Ah, e não precisava, de forma alguma, fazer a pobre Jenna corroborar sua egotrip ao dizer uma frase como "Suas músicas são mais profundas do que as pessoas imaginam". Chá revelação: não são, é pop bem feito, bem costurado e bem óbvio - e por isso tanta gente se identifica e curte. Você não é Bob Dylan, Joni Mitchell ou Leonard Cohen. Ora, você sequer é o Max Martin!

É compreensível que você queira expandir seus horizontes artísticos. Como Dwayne Johnson deixou The Rock de lado, li que você quer abandonar The Weeknd e ficar só como Abel Tesfaye. Justo. Mas pense com carinho porque a estrada é bruta. Lady Gaga ainda não conseguiu emplacar um filme sequer. Nem Madonna - Madonna, Abel! - fez essa transição com sucesso. Talvez você simplesmente não tenha isso em seu DNA.

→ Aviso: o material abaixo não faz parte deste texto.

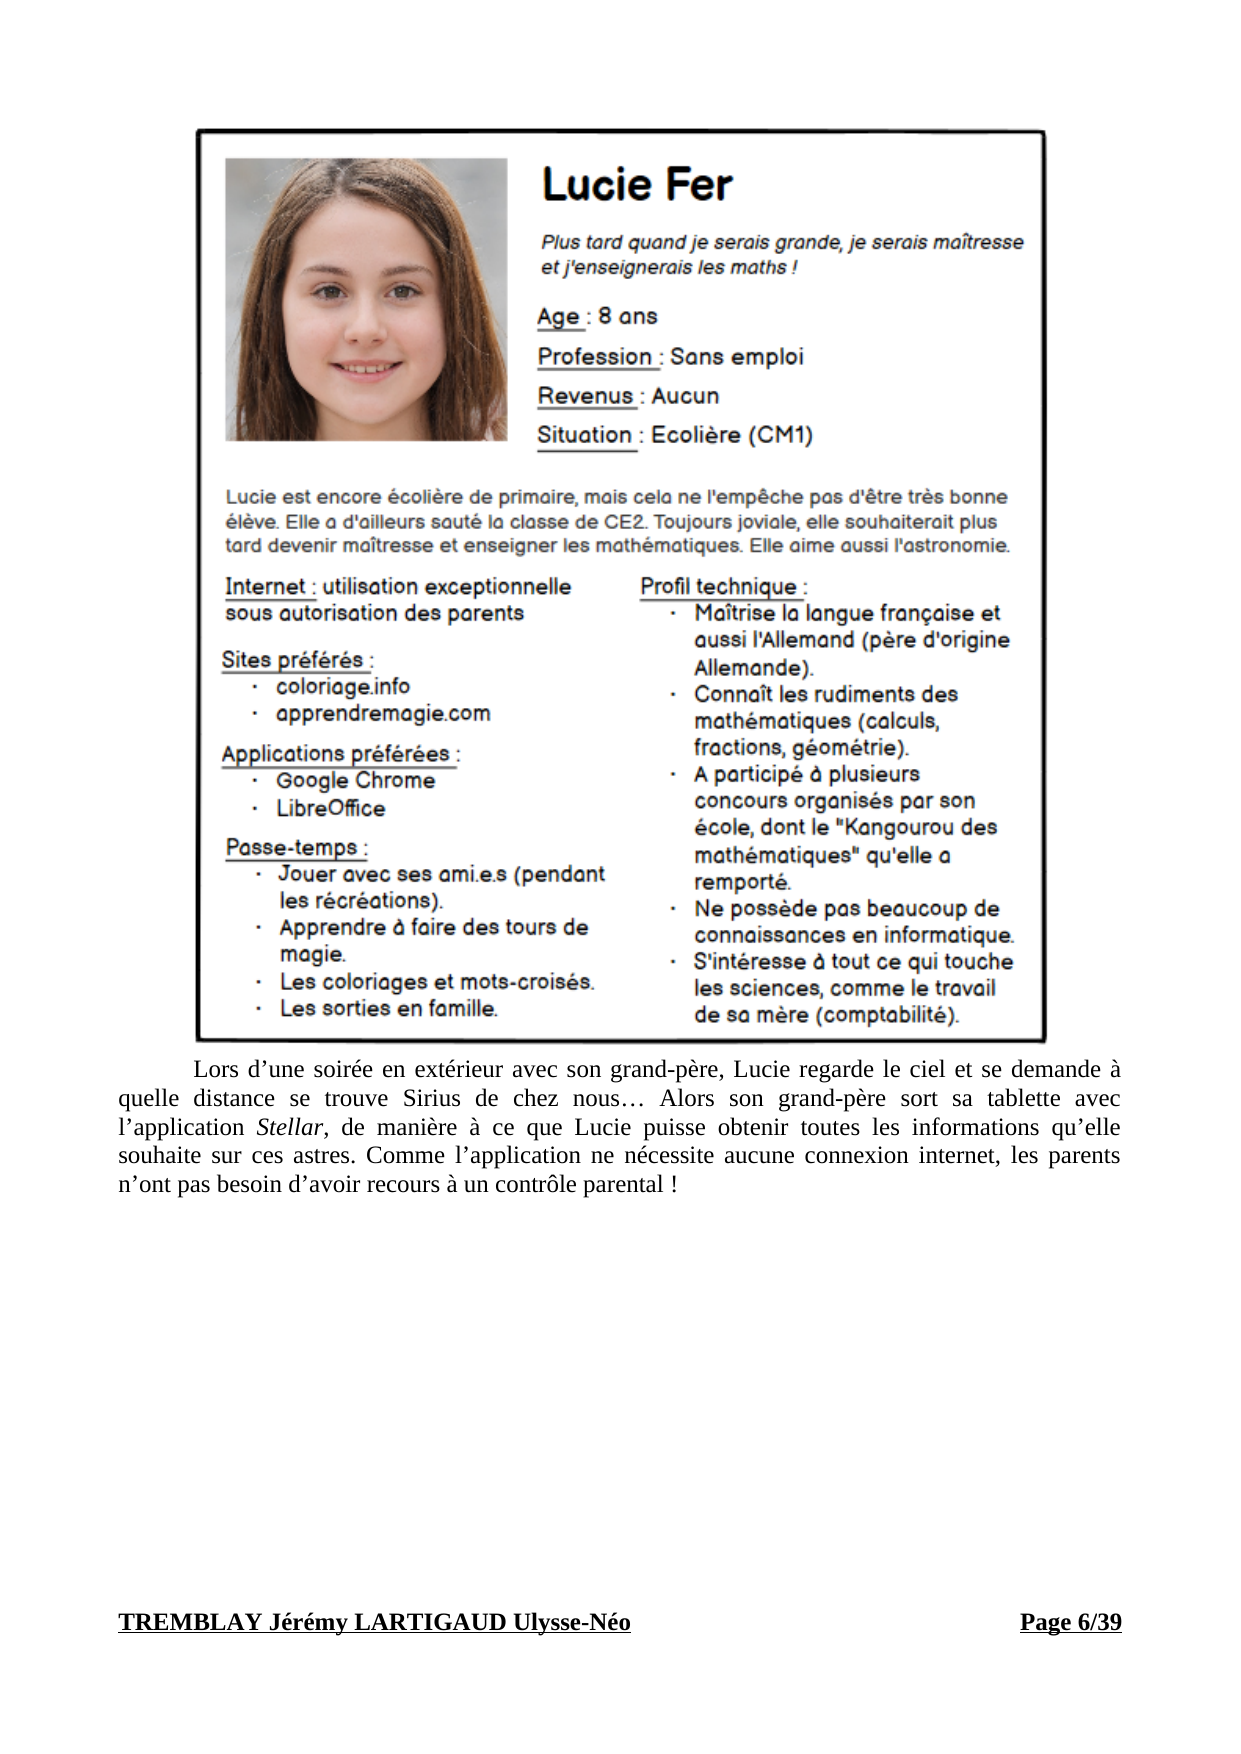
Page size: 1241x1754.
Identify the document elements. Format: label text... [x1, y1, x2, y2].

text Lors d’une soirée en extérieur avec son grand-père, Lucie regarde le ciel et se demande à quelle distance se trouve Sirius de chez nous… Alors son grand-père sort sa tablette avec l’application Stellar, de manière à ce que Lucie puisse obtenir toutes les informations qu’elle souhaite sur ces astres. Comme l’application ne nécessite aucune connexion internet, les parents n’ont pas besoin d’avoir recours à un contrôle parental ! [118, 147, 1122, 1198]
picture [185, 118, 1055, 1054]
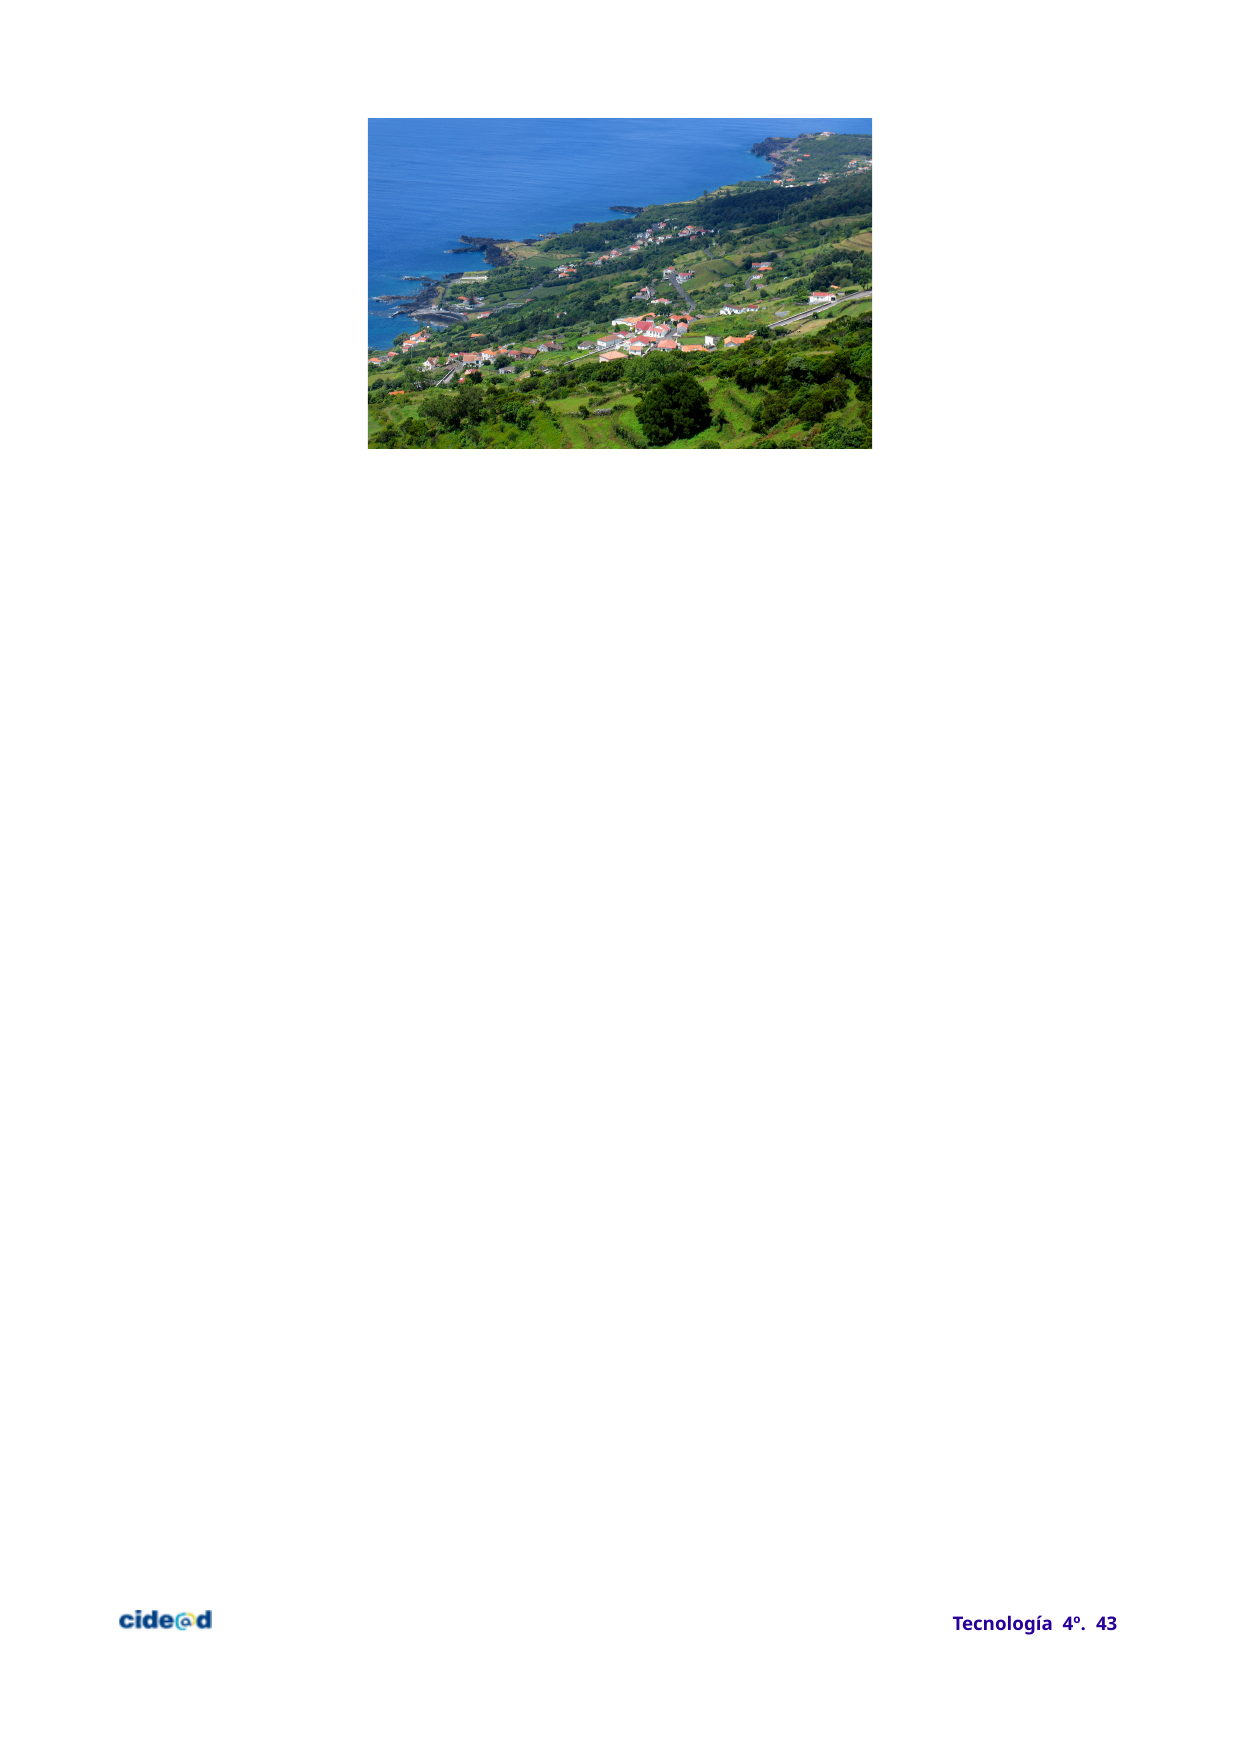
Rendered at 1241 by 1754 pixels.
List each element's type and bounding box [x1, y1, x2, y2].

picture [367, 118, 873, 449]
picture [118, 1610, 212, 1632]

Por fim, eu encerro essa missiva com um pedido. Por profissão, críticos de cinema muitas vezes não tem opção para escolher o que vão ou não vão assistir. Quando algo como "Pecadores" desfila antes nossos olhos, agradecemos de verdade pelo privilégio de nosso trabalho. "Hurry Up Tomorrow", por outro lado, é a prova de que não temos um minuto de paz. Acredite, portanto, quando digo que essa não é a sua praia. Nem de longe, nem agora e, pelo visto, nem nunca. Sai dessa roubada e me ajuda a te ajudar, amigo.